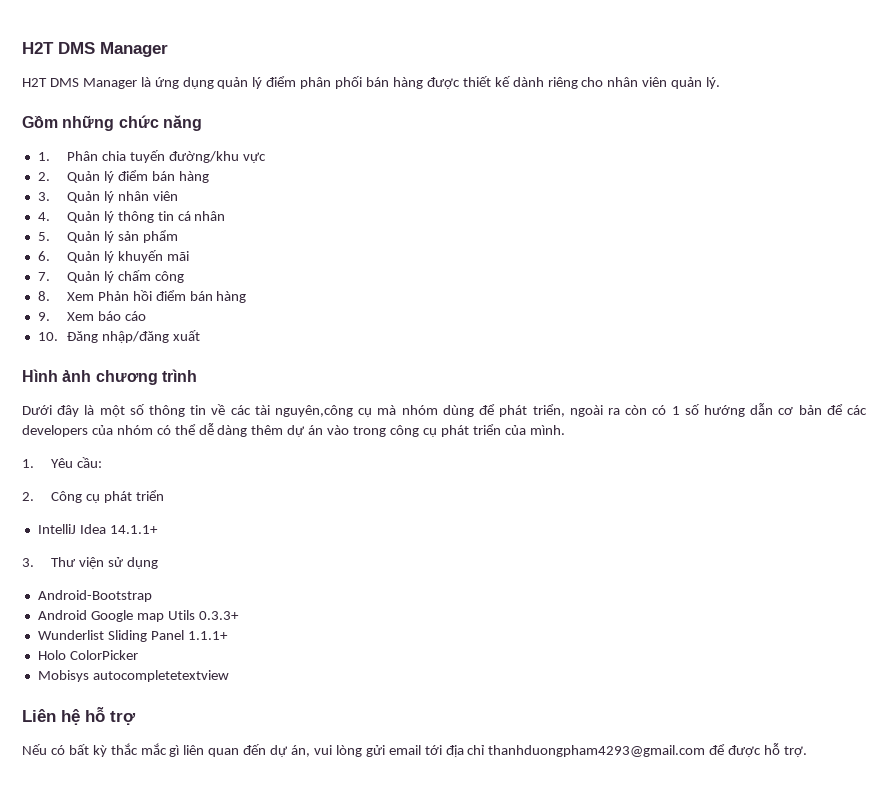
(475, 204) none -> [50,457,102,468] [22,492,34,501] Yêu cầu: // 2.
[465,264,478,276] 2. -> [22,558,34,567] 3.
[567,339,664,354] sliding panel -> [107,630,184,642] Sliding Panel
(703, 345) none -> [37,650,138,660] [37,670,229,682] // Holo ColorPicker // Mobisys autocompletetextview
==
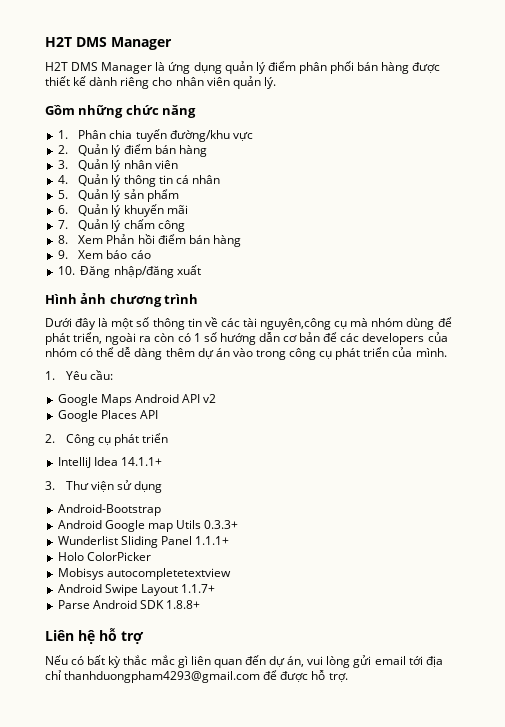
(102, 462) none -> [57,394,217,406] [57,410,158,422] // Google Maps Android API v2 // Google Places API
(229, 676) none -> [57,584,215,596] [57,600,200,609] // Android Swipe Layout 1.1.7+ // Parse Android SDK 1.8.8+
==
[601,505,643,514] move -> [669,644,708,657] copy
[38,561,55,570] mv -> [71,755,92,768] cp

### Task details
In the entries above, please find the line with "(102, 462) none" and the line with "(229, 676) none", then write out exactly those two lines and every line between them, and nothing more.

### Task response
(102, 462) none -> [57,394,217,406] [57,410,158,422] // Google Maps Android API v2 // Google Places API
(229, 676) none -> [57,584,215,596] [57,600,200,609] // Android Swipe Layout 1.1.7+ // Parse Android SDK 1.8.8+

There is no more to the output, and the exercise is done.